---- Document section

Malaysian university in Sabah

'Institut Sinaran' is an institute of higher education located in Kota Kinabalu, Sabah, Malaysia. It was founded in 1987 as Sabah Tshung Tsin Pre-University Centre to provide affordable, internationally recognized pre-university qualifications locally.

The campus was first situated at Sabah Tshung Tsin Secondary School along Jalan Damai. It was upgraded to an institute on 14 July 2002.

On 4 January 2010, Institut Sinaran moved from where it began into a new campus, which is located at KM 10 between Jalan Tuaran Bypass and Jalan Sulaman, situated on the education hub close to several schools and University Malaysia Sabah (UMS).

Institut Sinaran is currently the largest Cambridge GCE A-Level Centre in East Malaysia and have produced more than 10,000 graduates.

==History==
Institut Sinaran was first established as Sabah Tshung Tsin Pre-University Centre in 1987 at Sabah Tshung Tsin Secondary School. It was later upgraded from a Centre into an institute on 14 July 2002 launched by Datuk Chong Kah Kiat, 13th Chief Minister of Sabah.

In 2006, Institut Sinaran started their own Diploma in Commerce which has been fully accredited by the Malaysian Qualifications Agency (MQA), with credit transfer to many universities locally and abroad for direct entry into 2nd year of business related degree programme.

2008 was another milestone forward as Institut Sinaran were approved to be the first South Australian Matriculation (SAM) centre in East Malaysia. The combination of school based assessments for assignments and the external exams, provide a more holistic approach to assess students' abilities and to prepare them well for rigorous studies in university.

--------
---- Data extract

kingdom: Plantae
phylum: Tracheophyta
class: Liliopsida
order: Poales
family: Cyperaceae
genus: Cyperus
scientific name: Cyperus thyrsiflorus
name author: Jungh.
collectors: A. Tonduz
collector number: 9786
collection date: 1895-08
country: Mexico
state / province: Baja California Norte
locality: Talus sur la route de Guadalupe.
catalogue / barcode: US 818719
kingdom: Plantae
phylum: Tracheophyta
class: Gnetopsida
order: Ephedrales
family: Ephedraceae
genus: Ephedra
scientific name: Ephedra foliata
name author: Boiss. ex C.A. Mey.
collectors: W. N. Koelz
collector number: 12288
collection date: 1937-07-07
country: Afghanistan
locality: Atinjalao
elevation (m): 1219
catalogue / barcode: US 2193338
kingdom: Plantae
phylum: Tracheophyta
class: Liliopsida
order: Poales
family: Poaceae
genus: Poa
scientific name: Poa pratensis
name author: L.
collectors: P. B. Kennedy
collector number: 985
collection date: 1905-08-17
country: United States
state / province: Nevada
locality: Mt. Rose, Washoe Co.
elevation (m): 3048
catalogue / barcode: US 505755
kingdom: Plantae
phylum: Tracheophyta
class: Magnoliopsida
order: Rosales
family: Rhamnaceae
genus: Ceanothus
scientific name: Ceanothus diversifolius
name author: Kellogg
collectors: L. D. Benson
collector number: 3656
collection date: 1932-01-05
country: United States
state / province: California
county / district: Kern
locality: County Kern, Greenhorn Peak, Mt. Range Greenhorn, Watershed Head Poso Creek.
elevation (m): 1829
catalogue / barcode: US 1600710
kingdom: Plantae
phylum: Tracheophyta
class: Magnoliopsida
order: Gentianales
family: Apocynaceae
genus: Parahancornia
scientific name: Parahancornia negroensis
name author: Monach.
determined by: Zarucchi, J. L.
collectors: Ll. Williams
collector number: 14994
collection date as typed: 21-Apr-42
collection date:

--------

Exercise tasks:
- A) List each year the Institut Sinaran article mentions, with the event it gives for that year.
- B) According to the Institut Sinaran article, why was Sabah Tshung Tsin Pre-University Centre founded?
- C) Pick up the Institut Sinaran article after its final sentence and carry it forward.

Answers to the exercises:
- A)
1987: The institute was founded as Sabah Tshung Tsin Pre-University Centre at Sabah Tshung Tsin Secondary School.
2002: It was upgraded from a centre to an institute on 14 July, launched by Datuk Chong Kah Kiat.
2006: It started its own Diploma in Commerce.
2008: It was approved as the first South Australian Matriculation (SAM) centre in East Malaysia.
2010: It moved into a new campus on 4 January.

- B) It was founded to provide affordable, internationally recognized pre-university qualifications locally.

- C)
On 4 January 2010, Institut Sinaran moved from where it began into a new campus which located at KM 10 between Jalan Tuaran Bypass and Jalan Sulaman, situated near University Malaysia Sabah (UMS) and 1Borneo Hypermall in Kota Kinabalu. The old campus was situated at Sabah Tshung Tsin Secondary School along Jalan Damai.

Institut Sinaran partnered with Taylor's University and launched the Taylor's University Foundation in Science Programme on 24 January 2015 and the first intake started in March 2015.

==Educational Structure==
Institut Sinaran offers five main courses of study, which are Cambridge GCE A-Level (Science and Commerce), Diploma in Commerce, Diploma in Accounting, Diploma in Marketing and ACCA Strategic Professional Modular Delivery.

The institute used to offer the South Australian Matriculation programme and Taylor's University Foundation in Science.

However, the programmes are inactive as Institut Sinaran aims to expand its business vertically by offering more tertiary and professional programmes.

School hours in the institution are from Monday to Friday, 8 a.m. to 4 p.m. excluding public holidays while administration staff are required to work from 8 a.m. to 12 p.m. on Saturday. Institut Sinaran offers scholarships and other financial assistance such as PTPTN.